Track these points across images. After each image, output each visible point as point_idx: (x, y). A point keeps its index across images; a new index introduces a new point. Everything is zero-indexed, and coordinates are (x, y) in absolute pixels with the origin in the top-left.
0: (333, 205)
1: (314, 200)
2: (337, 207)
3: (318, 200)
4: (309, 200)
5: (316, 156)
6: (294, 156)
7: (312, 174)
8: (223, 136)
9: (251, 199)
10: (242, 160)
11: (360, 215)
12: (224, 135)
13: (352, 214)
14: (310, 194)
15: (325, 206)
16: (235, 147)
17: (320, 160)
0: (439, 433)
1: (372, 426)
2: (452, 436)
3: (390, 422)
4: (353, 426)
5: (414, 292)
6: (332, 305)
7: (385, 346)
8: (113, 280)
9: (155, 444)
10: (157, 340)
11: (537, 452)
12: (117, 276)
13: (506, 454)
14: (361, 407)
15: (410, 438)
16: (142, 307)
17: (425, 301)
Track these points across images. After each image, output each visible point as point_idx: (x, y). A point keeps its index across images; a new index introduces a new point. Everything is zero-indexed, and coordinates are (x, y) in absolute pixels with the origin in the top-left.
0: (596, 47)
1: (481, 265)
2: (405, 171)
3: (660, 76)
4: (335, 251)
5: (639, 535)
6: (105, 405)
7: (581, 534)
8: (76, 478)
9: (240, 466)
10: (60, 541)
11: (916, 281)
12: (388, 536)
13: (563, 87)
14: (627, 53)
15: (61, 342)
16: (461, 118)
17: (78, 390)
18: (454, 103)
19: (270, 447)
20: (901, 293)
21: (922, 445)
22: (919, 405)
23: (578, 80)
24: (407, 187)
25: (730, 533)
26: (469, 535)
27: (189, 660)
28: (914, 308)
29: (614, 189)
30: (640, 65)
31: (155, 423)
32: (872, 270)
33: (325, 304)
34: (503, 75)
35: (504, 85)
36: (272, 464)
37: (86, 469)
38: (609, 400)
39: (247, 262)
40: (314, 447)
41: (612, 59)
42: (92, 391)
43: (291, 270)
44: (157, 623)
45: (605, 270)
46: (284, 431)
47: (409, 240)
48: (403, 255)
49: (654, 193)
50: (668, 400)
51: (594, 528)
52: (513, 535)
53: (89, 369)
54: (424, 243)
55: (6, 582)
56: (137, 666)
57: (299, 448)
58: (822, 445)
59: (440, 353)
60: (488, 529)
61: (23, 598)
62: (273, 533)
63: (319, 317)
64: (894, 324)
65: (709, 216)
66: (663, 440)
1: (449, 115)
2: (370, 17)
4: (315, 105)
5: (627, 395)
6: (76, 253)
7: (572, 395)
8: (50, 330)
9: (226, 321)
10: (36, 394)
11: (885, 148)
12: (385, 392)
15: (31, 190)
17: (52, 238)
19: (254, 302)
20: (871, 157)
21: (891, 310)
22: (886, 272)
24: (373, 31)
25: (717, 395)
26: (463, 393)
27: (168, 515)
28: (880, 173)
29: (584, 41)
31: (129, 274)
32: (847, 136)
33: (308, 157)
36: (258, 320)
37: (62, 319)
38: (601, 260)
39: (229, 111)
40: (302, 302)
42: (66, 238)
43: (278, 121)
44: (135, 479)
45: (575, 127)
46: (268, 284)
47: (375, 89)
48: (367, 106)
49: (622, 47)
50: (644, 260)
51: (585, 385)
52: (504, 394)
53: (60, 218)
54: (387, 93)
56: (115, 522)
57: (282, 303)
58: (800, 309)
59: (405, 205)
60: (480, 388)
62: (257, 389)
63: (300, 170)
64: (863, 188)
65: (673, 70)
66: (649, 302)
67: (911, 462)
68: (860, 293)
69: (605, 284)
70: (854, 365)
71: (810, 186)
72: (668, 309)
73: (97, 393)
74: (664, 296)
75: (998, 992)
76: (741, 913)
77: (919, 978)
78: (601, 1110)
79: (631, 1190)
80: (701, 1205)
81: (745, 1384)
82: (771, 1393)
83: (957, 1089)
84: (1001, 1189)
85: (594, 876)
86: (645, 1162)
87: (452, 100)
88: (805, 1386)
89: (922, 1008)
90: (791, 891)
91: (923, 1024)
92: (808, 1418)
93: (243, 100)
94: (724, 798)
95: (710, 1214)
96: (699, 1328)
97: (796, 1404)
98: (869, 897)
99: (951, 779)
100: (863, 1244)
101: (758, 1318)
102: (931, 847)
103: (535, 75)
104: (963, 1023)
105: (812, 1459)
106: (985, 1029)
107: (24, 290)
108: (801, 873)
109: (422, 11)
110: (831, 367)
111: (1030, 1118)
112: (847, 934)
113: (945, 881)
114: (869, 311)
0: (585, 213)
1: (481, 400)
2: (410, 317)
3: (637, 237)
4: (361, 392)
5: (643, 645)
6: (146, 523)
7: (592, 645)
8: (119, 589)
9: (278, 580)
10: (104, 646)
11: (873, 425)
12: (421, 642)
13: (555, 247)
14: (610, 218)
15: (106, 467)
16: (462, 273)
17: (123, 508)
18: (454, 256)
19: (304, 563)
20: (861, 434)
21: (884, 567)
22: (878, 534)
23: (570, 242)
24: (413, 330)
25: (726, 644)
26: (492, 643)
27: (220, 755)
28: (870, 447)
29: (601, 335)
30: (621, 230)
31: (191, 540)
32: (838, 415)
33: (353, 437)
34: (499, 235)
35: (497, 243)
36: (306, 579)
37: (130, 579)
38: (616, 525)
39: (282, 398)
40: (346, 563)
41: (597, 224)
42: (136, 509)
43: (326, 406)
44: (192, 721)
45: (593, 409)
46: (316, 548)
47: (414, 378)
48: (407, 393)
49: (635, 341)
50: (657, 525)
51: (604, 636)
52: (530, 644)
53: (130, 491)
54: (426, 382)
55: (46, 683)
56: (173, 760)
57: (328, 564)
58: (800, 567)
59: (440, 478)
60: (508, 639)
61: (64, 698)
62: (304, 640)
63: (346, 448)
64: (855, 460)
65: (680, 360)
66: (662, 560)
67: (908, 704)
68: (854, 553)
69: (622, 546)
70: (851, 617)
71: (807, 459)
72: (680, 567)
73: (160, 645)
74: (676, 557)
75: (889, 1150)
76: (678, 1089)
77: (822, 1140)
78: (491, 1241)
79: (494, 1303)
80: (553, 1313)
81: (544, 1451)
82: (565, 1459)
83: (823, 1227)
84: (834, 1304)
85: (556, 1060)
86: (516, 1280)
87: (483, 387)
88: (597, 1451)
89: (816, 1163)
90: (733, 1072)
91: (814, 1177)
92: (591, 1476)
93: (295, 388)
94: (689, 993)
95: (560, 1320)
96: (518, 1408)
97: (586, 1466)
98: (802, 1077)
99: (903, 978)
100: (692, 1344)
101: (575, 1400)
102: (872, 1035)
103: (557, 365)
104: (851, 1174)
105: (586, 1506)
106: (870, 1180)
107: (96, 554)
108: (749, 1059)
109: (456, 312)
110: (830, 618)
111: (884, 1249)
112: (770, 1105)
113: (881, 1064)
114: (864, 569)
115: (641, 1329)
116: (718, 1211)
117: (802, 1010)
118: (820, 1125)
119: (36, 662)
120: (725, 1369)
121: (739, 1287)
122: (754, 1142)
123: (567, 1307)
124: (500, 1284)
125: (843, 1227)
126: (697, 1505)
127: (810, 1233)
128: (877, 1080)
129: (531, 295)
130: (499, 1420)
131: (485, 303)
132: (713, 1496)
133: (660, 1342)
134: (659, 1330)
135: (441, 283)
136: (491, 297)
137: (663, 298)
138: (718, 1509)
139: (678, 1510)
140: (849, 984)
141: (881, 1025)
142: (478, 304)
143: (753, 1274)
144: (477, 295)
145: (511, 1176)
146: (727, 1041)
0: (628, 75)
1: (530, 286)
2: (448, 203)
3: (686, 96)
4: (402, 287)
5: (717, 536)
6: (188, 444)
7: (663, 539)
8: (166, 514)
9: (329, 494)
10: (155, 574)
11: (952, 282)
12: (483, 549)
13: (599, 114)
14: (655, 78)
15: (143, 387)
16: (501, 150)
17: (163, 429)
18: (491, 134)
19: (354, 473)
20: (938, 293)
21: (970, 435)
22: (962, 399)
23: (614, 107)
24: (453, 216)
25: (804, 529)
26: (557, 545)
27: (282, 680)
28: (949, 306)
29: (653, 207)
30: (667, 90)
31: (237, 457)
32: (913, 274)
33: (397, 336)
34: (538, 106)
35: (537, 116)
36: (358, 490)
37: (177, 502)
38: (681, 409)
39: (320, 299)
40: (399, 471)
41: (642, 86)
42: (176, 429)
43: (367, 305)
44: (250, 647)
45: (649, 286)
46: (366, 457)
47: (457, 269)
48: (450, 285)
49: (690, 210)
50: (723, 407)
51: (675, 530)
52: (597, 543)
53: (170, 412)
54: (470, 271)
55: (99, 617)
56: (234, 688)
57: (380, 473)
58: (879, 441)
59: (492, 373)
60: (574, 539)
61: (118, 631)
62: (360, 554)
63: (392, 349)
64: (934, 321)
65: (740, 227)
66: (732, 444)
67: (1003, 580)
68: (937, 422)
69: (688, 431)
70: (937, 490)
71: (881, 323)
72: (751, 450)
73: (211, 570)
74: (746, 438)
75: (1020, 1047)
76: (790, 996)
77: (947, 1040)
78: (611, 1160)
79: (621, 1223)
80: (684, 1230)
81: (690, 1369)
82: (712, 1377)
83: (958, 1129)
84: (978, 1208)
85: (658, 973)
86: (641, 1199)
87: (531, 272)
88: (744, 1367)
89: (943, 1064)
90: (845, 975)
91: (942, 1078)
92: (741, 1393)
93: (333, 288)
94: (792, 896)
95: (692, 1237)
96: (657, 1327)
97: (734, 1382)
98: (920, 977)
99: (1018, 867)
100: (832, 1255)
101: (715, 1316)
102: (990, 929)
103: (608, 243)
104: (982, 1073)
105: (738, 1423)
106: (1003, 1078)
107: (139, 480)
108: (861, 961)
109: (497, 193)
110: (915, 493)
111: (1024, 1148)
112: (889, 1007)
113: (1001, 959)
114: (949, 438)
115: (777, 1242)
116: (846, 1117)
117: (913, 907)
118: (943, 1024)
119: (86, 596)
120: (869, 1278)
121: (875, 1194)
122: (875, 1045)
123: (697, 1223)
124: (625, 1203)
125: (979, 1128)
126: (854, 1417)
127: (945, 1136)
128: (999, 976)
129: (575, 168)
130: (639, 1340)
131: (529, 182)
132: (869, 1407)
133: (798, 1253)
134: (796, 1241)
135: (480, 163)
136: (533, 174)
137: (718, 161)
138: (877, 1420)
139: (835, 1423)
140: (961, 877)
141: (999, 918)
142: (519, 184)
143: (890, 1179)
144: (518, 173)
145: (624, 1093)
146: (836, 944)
****************
Task to carry out: Above are the records; from them, give again exactly the lines from the one containing "86: (645, 1162)" to the one containing "113: (945, 881)", both lines included, and nothing more.

Solution for this exercise:
86: (645, 1162)
87: (452, 100)
88: (805, 1386)
89: (922, 1008)
90: (791, 891)
91: (923, 1024)
92: (808, 1418)
93: (243, 100)
94: (724, 798)
95: (710, 1214)
96: (699, 1328)
97: (796, 1404)
98: (869, 897)
99: (951, 779)
100: (863, 1244)
101: (758, 1318)
102: (931, 847)
103: (535, 75)
104: (963, 1023)
105: (812, 1459)
106: (985, 1029)
107: (24, 290)
108: (801, 873)
109: (422, 11)
110: (831, 367)
111: (1030, 1118)
112: (847, 934)
113: (945, 881)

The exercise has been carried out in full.